Saturday, March 3, 2018

Paper Music


I’m a guest teacher at this school as the same time as another guest teacher helping out with the band program and today I got to hear the band in rehearsal and listen to her comments. She was good, noting that the Irish jig the band was playing didn’t make her want to dance and the articulation of the notes on the paper were not singing out. But her remedy, as is often the case in this world, seemed to be just to notice that and ask them to “make it dance more” and “make it sing more.”

And what would I have done? I hope you can guess. I would have them actually dance a jig and actually sing the tune. At the same time! My book Play, Sing & Dance was aptly titled. When you dance the music, you feel the whole rhythm and rhythms in multiple parts of the body, the particular way it inspires you to move (the style), the weight that the written meter can only hint at. When you sing, you articulate (with guidance from someone who knows the style) the nuances of the song as it’s meant to be. After having sung and danced, it’s a short step to the proper playing of the music. All you need to worry about is the fingering and technique that can help your instrument to sing.

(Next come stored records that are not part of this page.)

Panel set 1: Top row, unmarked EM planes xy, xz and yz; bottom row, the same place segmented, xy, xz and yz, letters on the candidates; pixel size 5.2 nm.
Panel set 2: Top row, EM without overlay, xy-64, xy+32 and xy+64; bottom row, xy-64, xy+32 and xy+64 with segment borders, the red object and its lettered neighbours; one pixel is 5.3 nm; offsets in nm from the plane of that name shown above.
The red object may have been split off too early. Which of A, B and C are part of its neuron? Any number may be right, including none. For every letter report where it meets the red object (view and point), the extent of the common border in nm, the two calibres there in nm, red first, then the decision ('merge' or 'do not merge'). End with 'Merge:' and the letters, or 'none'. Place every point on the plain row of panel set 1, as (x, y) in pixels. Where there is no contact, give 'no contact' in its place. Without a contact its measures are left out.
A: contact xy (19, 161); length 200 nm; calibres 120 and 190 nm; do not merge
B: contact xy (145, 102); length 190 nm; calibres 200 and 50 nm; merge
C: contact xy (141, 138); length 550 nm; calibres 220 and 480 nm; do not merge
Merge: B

There is much I admire about bands and orchestras and the people who teach them, but after these five weeks straight of music felt in every fiber of the body and communicated directly to children who then can express it with energy, delight and impressive musicality, watching the band kids felt like landing on another planet where music is another creature altogether. Consider the cultural differences from the Orff class:

• Seated in chairs.
• Seated in rows.
• Seated with a music stand in front of them.
• Each has a score with just their part written out and not the others. Just count correctly, play the notes as written and magically (or not), they’ll all fit together somehow. (Thank you, composer.)
• When you’re not playing, you might have a measure with 7 written across it which means counting for seven measures and pray you got it right.

After years of doing this, the music indeed starts to sound better and some of those musicians sitting in chairs behind printed music might be the Count Basie Band or Lincoln Center Jazz Orchestra. But those guys were also singing and dancing in church and improvising like the wind parallel with this traditional band practice. And that makes all the difference.

The next day, I taught an hour class with high school band students and we played two blues pieces and a Latin Jazz piece, each complete with solos and all of it attracting people in from the hall. All without a single written note. I asked what they noticed about this way of learning and one said, 

"I had to think more." 

"Great!" I said. "Indeed, you did. You had to figure out the scale, find it on your instrument, imagine some cool little riffs with two or three notes, understand how my underlying harmonies changed the character of your notes. Those are good things."

Another offered, "I had to listen harder."

"Yep. And that's probably the number one skill in all of music. Can't exactly be taught, but can be awakened depending how you learn a piece. When you're in your private tunnel with your notated score, it's entirely possible your listening ear can go to sleep."

And a third. "I could feel the music deeper."

"Thank you. My work here is done!"

Band directors, take note. Keep working on the important skills of traditional bands, but please, widen the conversation. Fling open the windows and spend as much time with the ear as you do with the eye. You will have to re-learn your craft (maybe take an Orff workshop?), but the feedback from the student's deeper involvement and the music emerging just a bit more alive and present is more than ample reward for making the effort. And when you return to the printed page having physically danced and sung and improvised in the style, I guarantee that the notes on the paper will also begin to dance and sing.